▶ **Short task 1**
Copy the entries, character for character, from the line with "6.35 would be great, thanks." up to and including the line with "The clock shows 1.11".

▶ **Passage given**

How to ensure good returns in the current environment

The International Forum of Sovereign Wealth Funds (IFSWF) held their Eighth Annual Conference in Auckland, New Zealand, from 8-11 of November. One of the issues the international conference addressed is how SWFs could ensure high enough returns in a low growth, low-interest rate environment.

According to Bob Prince, co-chief investment officer at Bridgewater Associates, an investment manager company, if SWFs are looking at the most efficient way to diversify an asset portfolio, they should focus on growth, inflation, the discount rate (the future return on cash) and risk premiums, and balance these factors, depending on how they impact on your portfolio.

Bridgewater Associates, founded in 1975, manages over USD $150 billion for approximately 350 of the largest and most sophisticated global institutional clients including public and corporate pension funds, university endowments, charitable foundations, supranational agencies, sovereign wealth funds, and central banks.

▶ **Short task 2**
Write the next part of the piece on sovereign wealth fund returns, picking up after its last sentence.

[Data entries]
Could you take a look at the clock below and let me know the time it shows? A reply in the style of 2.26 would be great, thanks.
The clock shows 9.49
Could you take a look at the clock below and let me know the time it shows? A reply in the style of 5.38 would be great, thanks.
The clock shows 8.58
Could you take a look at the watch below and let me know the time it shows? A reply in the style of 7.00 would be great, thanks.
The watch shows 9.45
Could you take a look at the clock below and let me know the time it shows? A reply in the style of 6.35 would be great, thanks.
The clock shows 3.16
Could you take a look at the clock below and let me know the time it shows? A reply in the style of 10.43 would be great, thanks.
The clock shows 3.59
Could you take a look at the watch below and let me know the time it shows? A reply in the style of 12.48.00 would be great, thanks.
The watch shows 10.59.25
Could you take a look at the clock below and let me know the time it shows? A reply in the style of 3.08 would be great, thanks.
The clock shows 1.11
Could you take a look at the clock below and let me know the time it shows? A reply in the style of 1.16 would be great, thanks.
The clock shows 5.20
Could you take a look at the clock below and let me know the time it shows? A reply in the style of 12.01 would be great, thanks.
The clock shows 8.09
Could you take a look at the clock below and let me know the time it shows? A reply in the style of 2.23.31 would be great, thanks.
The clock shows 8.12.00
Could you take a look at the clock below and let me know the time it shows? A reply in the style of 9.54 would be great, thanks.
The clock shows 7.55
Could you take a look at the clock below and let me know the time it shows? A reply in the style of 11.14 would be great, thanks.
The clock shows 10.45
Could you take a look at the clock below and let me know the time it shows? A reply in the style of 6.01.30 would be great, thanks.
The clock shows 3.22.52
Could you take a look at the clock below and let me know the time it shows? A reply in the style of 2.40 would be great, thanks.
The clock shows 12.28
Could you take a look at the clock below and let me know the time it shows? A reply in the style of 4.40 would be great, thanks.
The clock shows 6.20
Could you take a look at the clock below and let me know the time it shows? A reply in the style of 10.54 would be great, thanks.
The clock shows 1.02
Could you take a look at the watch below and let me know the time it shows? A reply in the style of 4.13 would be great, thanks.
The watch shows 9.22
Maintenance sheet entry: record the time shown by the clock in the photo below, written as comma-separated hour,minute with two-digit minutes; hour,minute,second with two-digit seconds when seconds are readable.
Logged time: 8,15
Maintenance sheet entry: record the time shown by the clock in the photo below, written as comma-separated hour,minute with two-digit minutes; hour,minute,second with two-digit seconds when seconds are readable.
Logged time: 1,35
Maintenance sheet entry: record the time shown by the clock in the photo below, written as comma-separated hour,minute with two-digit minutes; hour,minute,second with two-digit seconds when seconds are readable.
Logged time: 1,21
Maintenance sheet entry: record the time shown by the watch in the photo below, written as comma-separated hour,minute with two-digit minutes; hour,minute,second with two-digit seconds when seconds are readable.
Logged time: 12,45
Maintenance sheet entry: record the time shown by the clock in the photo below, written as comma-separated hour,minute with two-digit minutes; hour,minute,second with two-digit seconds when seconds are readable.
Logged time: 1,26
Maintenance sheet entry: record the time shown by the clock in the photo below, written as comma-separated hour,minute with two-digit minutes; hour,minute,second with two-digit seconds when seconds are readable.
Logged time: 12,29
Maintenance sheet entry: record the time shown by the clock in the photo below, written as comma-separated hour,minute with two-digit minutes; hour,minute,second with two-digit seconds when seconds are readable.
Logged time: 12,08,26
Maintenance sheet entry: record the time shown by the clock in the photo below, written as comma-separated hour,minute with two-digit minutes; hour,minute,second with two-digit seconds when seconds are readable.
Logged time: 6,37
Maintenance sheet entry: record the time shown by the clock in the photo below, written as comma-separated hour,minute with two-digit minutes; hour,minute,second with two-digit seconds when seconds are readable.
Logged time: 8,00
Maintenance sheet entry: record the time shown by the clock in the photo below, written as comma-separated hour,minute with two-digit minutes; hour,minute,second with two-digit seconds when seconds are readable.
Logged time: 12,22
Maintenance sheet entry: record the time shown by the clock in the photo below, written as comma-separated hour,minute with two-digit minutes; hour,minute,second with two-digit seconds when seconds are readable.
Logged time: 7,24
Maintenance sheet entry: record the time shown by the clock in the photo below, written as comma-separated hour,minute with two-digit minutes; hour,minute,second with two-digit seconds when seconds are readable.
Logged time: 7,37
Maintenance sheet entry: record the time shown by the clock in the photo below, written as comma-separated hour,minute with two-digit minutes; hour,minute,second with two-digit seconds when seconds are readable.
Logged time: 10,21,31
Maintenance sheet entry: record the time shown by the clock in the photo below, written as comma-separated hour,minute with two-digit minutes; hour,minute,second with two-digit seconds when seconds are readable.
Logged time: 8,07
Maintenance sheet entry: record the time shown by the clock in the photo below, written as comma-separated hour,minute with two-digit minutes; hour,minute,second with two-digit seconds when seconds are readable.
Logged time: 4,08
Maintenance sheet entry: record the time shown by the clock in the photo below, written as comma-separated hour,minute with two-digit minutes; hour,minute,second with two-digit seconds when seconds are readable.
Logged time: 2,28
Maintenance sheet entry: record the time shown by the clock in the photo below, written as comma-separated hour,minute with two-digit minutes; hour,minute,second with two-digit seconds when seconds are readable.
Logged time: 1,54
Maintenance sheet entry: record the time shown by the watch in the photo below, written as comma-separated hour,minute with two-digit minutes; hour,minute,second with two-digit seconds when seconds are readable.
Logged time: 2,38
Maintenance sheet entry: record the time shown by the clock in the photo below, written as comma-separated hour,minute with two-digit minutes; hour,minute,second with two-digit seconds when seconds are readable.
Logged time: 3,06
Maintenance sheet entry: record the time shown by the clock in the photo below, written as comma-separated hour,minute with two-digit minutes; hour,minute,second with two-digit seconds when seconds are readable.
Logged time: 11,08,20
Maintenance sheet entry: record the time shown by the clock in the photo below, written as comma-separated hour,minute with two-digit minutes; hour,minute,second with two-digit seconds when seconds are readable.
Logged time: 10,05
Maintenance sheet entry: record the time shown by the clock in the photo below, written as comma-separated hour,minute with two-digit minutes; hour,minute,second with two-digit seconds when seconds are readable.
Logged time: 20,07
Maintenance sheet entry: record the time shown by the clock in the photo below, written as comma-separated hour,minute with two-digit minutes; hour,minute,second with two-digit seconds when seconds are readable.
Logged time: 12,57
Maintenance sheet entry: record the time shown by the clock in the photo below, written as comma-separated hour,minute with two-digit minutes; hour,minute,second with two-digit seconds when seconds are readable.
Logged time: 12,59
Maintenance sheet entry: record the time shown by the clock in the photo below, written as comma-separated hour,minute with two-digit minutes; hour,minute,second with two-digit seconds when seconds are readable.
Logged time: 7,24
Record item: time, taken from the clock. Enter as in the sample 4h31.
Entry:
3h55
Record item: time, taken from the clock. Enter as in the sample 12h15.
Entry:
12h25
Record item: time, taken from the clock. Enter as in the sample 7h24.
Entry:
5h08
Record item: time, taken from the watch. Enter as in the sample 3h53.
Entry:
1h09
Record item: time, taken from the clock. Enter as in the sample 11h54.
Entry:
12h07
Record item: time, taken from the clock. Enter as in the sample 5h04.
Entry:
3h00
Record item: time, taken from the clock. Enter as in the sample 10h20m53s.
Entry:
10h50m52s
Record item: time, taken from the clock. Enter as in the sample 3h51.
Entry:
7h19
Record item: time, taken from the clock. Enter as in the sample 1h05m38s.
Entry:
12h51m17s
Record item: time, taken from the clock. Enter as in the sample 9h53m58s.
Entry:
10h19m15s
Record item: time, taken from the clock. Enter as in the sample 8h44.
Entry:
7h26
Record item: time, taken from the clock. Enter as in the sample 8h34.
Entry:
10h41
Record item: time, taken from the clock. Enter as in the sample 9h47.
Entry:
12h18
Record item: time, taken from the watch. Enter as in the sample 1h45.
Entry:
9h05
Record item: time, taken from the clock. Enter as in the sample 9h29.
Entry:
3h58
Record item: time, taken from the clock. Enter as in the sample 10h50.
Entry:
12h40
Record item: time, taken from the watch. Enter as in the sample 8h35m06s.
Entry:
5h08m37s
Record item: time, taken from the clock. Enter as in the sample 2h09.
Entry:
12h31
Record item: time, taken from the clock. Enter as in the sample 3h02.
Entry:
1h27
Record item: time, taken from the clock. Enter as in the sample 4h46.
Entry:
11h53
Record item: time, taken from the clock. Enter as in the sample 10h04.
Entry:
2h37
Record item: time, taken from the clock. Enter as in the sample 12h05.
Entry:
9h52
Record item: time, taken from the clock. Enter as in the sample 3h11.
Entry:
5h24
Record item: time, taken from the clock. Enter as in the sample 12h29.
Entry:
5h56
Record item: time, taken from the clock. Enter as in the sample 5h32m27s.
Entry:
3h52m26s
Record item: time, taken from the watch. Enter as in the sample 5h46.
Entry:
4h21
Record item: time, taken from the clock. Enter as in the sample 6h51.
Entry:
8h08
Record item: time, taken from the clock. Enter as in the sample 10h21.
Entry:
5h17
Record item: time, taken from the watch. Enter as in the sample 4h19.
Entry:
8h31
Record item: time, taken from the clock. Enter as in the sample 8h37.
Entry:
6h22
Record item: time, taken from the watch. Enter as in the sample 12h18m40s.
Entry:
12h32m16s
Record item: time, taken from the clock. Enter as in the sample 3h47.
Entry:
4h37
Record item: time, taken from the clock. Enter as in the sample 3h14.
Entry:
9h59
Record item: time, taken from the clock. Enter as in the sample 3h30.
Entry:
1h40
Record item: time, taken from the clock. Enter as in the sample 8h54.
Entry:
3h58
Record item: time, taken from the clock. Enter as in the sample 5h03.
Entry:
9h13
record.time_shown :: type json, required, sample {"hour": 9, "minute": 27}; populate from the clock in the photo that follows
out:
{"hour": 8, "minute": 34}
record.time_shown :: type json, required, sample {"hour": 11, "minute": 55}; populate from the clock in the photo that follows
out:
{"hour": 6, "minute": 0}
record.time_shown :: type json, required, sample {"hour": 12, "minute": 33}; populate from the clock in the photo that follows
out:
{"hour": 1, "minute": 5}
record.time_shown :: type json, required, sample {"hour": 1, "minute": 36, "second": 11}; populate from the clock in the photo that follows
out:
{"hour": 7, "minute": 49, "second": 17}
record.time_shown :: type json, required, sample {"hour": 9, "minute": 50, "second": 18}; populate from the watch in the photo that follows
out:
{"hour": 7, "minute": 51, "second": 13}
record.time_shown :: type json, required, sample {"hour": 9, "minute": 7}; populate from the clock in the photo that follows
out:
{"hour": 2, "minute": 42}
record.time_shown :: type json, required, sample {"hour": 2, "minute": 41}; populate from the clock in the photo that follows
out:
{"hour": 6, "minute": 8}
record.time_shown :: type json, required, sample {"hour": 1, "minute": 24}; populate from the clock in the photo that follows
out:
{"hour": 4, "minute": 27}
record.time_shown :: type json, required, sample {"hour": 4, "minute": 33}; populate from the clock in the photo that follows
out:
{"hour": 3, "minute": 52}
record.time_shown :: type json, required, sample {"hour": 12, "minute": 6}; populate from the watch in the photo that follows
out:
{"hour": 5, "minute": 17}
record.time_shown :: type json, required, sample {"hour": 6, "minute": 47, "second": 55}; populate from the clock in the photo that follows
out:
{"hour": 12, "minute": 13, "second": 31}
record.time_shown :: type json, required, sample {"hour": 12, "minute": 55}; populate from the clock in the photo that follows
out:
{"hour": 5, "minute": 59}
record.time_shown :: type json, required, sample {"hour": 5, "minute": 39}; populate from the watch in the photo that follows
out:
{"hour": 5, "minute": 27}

▶ **Output 1**
Could you take a look at the clock below and let me know the time it shows? A reply in the style of 6.35 would be great, thanks.
The clock shows 3.16
Could you take a look at the clock below and let me know the time it shows? A reply in the style of 10.43 would be great, thanks.
The clock shows 3.59
Could you take a look at the watch below and let me know the time it shows? A reply in the style of 12.48.00 would be great, thanks.
The watch shows 10.59.25
Could you take a look at the clock below and let me know the time it shows? A reply in the style of 3.08 would be great, thanks.
The clock shows 1.11

▶ **Output 2**
Massimiliano Castelli, head of strategy, Global Sovereign markets, UBS Asset Management, argued that in the future, SWFs could, theoretically, increase their risk to achieve higher returns but said that this will depend on the maximum loss institutions are willing to take.  He noted that data suggests that illiquid assets will continue to offer superior returns to liquid assets and those SWFs without current liquidity needs are uniquely positioned to take advantage of this.

He also suggested that SWFs establish a tactical/cyclical investment framework. “An ongoing low-return environment or more challenging investment regimes than in the past, such as stagflation, will require much more active investment styles,” he said.

Moreover, a SWF should implement alternative portfolio construction techniques, he said. “A move towards a hedge-fund style investment framework relying on extensive use of derivatives, leverage, sophisticated risk models and, more generally, more sophisticated investment engineering” is one alternative, he suggested.

However, this would require a high level of professionalism and will depend on whether political sponsors support such an investment style, he added.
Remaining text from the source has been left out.